Otra cosa Mar, si me dices que a tu hijo le dan tirria los libros hay que ayudarlo. Los libros, así de golpe, dan tirria a todo el mundo, pero para eso están los profesores y cómo no, los padres, para ayudarles a descifrar lo que pone en los libros.

V: Es verdad. Un poco más de sensibilidad en este mundo no iría mal.

María ha dit...

No creas que es tan extraño lo que os ha contado esa niña, verás...

En octavo de primaria debía dejar el colegio porque no había BUP e irme al instituto, bien, recuerdo que nos hicieron unos test psicológicos, con miles de pruebas, para evaluar de todo...como un chequeo general antes de irnos, al llegar los resultados, me llamaron a dirección ( una monjita filipina encantadora y enanita perdida jajaja) y toda la plana mayor de especialistas porque les había extrañado muchísimo leerme que yo solo deseaba repetir curso:-) y siempre tuve muy buenas notas ( lo siento, es para que lo entiendas:))

Bueno.. lo cierto es que no quería irme de allí, me moría de pena solo pensar que debía dejar el colegío donde había sido taan feliz...mis amigas estaban locas por ir al instituto, por ser mayores y yo no, como a tu alumna no quería dejar de ser una niña, suponía era lo que me ocurriría cuando fuera al instituto... eso de imaginarme en el patio del brazo cotilleando de chicos muerta de aburrimiento, en lugar de saltar y jugar como hacia en el colegía me ponía enferma jajaja y te diré más, no iba nada desencaminada... aun recuerdo 1º de BUP como el año más terrible de mi vida, fíjate... fue mucho más duro para mi el paso del colegio al instituto, que del instituto a la universidad... simplemente yo quería seguir siendo una niña en un mundo en el que ya no me dejaba, supongo que por eso me agarré tanto a ella... fue una lucha a muerte entre el mundo y ella y ganó la pequeñaja que sigue ahí, a pesar de los pesares:))

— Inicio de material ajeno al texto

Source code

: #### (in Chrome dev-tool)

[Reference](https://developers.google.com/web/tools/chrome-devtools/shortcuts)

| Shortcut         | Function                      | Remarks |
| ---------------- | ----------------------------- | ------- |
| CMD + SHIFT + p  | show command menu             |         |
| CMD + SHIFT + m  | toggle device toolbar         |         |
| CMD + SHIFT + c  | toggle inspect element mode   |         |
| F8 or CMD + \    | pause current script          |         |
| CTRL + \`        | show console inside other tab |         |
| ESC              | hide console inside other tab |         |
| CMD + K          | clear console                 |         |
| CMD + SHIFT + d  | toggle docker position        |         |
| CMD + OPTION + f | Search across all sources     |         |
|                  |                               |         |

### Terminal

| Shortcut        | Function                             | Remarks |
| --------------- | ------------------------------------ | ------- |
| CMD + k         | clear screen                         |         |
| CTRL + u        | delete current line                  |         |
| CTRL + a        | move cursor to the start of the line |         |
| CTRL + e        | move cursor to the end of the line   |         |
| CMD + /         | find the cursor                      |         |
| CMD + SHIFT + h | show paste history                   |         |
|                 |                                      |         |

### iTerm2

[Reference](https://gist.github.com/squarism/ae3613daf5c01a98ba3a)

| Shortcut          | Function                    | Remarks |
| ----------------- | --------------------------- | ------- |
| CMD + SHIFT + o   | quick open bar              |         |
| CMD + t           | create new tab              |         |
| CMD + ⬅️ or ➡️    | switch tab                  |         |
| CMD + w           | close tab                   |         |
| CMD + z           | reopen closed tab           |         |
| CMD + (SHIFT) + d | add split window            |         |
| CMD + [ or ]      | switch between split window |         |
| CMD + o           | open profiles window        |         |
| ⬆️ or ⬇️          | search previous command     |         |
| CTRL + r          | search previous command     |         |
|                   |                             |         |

Así que aun que sí que podéis tantearla, yo no me preocuparía demasiado, no es tan bicho raro... en todo caso yo fui otra igual, seguramente es que es muy feliz y no quiere o le asusta dejar de serlo y convertirse en un adulto sobre el que desde esas edades parece que pesa toda la responsabilidad del mundo...nada más.


Muuchos besos MIGUEL ¡¡cuídala mucho!! sé que lo harás y que no se preocupe... lo bonito que se vive en la vida no se olvida jamás... es más, estoy convencida que yo voy a ser la abuelita centenaria más joven del asilo jajaja



Feli noche.

Miguel ha dit...

María: Desde luego tus comentarios son un soplo de aire juvenil. Desprendes ganas de vivir. Y por eso no me extraña nada de lo que has dicho. A mi alumna le pasa, seguramente, algo parecido a ti. Yo no estoy preocupado por ella. Todo lo contrario, sé, que como tú, tendrá una adultez teñida de juventud.

Raúl ha dit...

Esa niña apunta muy buenas cosas, desde la sensibilidad. Cuidadla.

Miguel ha dit...

Raúl: Tienes razón. Esa niña tiene mucha sensibilidad. Espero que no la pierda nunca.

Miguel ha dit...
L'autor ha eliminat aquest comentari.
María ha dit...

Me gusta cómo llevais allí la enseñanza, es muy amena e interesante.

Un poco extraña la respuesta de esa niña, es casi del tiempo de la mía -ya con 12 años son adolescentes y quieren ser mayores- por eso digo que me resulta algo extraña su respuesta.

Un beso.

Miguel ha dit...

María: Sí, sí que extraña. Pero esto denota que la niña es muy feliz en este período de su vida.